Appropriate length filtering strategy for 16S V4–V5 (515F–907R) amplicons: percentile vs fixed cutoffs?

Hi all,

I am processing amplified 16S rRNA gene data (targeting the V4–V5 region with primers 515F GTGCCAGCMGCCGCGGTAA and 907R CCGTCAATTCCTTTGAGTTT). My pipeline so far:

Removed adapters and primers.

Filtered reads with average quality score <20.

Merged paired-end reads.(make.contigs)

Plotted the distribution of merged fragment lengths. (summary.seqs)

Now I am uncertain about the best length filtering strategy.

One option I tried is keeping only the reads that fall within the 2.5%–97.5% percentile range of the length distribution (removing the rest as outliers).

However, I am not sure if this is appropriate, because it might discard valid biological sequences (some taxa may naturally produce slightly longer/shorter amplicons).

So my questions are:

Should I stick with percentile-based cutoffs (e.g., 2.5%–97.5%), or is it better to use fixed min/max cutoffs based on the expected amplicon length (e.g., 320–420 bp, but I’m not sure)?

Does mothur (or best practice in the field) recommend using a biologically defined window for length filtering instead of a purely statistical rule?
This is my data:

Any guidance or references would be very helpful. Thanks in advance!

What does the distribution look like if you use something like the SILVA reference alignment for the region? I’d use that.

Also…

Removed adapters and primers.

Filtered reads with average quality score <20.

likely aren’t going to be helpful. make.contigs will remove the primers and barcodes and filtering reads based on quality scores may lead to a problem where you have a read in one file but not the other. That you still have a long homopolymer sequence and a sequence with a bunch of Ns suggests the filtering is not doing a great job of removing bad reads.

To me, it looks like you should be using 377 to 377. You might pull out the 468 nt long sequence and blast it to see what it is. I’m not sure how you got an 81 nt long sequence. Are you trimming the reads based on quality score too? In our experience, that type of trimming results in worse contigs, not better.

Pat

Thank you so much for your kindly help.

Followed your suggestion, I used my raw data to make.contigs where oligos removed primers:

make.contigs(file=stability.files, oligos=oligos.oligos, pdiffs=2, checkorient=TRUE, maxambig=0, maxhomop=8, processors=10)

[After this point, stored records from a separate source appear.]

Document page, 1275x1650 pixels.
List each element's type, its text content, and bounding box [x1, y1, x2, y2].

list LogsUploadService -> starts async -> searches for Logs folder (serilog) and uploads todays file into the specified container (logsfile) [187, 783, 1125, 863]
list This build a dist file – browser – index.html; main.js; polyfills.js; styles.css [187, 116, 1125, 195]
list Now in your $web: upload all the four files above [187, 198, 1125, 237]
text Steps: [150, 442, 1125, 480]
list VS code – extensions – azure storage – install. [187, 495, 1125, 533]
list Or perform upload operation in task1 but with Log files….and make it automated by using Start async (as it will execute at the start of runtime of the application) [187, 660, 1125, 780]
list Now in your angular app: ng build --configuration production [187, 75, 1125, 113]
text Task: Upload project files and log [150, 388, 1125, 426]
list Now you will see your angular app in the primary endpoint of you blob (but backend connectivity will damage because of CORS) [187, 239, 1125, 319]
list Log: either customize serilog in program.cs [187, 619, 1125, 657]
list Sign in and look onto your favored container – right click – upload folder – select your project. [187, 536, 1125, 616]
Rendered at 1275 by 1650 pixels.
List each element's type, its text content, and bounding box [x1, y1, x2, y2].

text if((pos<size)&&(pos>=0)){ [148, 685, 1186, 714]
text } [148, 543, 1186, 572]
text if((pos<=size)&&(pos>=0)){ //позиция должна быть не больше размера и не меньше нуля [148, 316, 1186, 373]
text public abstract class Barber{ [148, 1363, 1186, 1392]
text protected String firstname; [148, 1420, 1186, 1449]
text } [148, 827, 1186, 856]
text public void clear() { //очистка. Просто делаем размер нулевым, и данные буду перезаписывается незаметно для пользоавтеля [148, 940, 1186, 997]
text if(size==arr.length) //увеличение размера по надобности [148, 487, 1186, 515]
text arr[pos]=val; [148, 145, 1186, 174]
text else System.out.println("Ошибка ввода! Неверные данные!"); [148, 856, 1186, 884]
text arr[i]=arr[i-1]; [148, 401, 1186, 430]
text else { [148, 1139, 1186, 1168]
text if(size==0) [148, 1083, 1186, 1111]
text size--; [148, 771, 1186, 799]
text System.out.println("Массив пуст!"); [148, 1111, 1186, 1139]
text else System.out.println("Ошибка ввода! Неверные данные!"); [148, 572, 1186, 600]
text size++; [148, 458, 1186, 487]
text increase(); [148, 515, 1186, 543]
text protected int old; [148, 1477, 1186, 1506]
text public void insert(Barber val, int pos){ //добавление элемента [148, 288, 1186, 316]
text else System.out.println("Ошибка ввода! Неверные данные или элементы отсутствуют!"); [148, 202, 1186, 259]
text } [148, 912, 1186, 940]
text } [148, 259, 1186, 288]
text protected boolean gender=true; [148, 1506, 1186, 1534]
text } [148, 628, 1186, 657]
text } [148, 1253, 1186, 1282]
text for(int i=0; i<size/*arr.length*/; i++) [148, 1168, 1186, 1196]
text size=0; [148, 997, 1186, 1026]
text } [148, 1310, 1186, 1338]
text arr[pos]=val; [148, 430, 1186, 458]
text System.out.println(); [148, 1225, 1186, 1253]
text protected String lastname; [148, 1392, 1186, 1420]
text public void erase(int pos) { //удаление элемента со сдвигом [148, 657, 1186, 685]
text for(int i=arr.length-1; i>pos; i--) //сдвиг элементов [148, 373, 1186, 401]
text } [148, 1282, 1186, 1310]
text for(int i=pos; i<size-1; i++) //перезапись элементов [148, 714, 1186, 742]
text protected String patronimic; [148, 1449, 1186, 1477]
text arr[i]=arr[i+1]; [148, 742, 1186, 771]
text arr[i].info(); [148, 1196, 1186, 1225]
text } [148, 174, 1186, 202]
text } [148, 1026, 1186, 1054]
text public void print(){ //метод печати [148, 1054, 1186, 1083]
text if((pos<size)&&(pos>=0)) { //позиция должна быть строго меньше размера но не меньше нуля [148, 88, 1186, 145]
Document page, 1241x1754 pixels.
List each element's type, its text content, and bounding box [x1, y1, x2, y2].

Then the result below became better than using pre-cutadapter:

        Start   End     NBases  Ambigs  Polymer NumSeqs

Minimum: 1 229 229 0 3 1
2.5%-tile: 1 366 366 0 4 166873
25%-tile: 1 372 372 0 4 1668730
Median: 1 374 374 0 5 3337459
75%-tile: 1 374 374 0 5 5006188
97.5%-tile: 1 377 377 0 6 6508044
Maximum: 1 448 448 0 8 6674916
Mean: 1 372 372 0 4

of Seqs: 6674916

Later, I aligned the stability.trim.contigs.fasta with SILVA database, the summary was:

        Start   End     NBases  Ambigs  Polymer NumSeqs

Minimum: 0 0 0 0 1 1
2.5%-tile: 13862 27654 366 0 4 166873
25%-tile: 13862 27654 372 0 4 1668730
Median: 13862 27654 374 0 5 3337459
75%-tile: 13862 27654 374 0 5 5006188
97.5%-tile: 13862 27654 377 0 6 6508044
Maximum: 43115 43116 448 0 8 6674916
Mean: 13856 27638 372 0 4

of Seqs: 6674916

So I only kept contigs longer than 366.

Your suggestions solved my problem.

Best regards,

Echo Luo

That’s fantastic! Thanks for the update

This topic was automatically closed 10 days after the last reply. New replies are no longer allowed.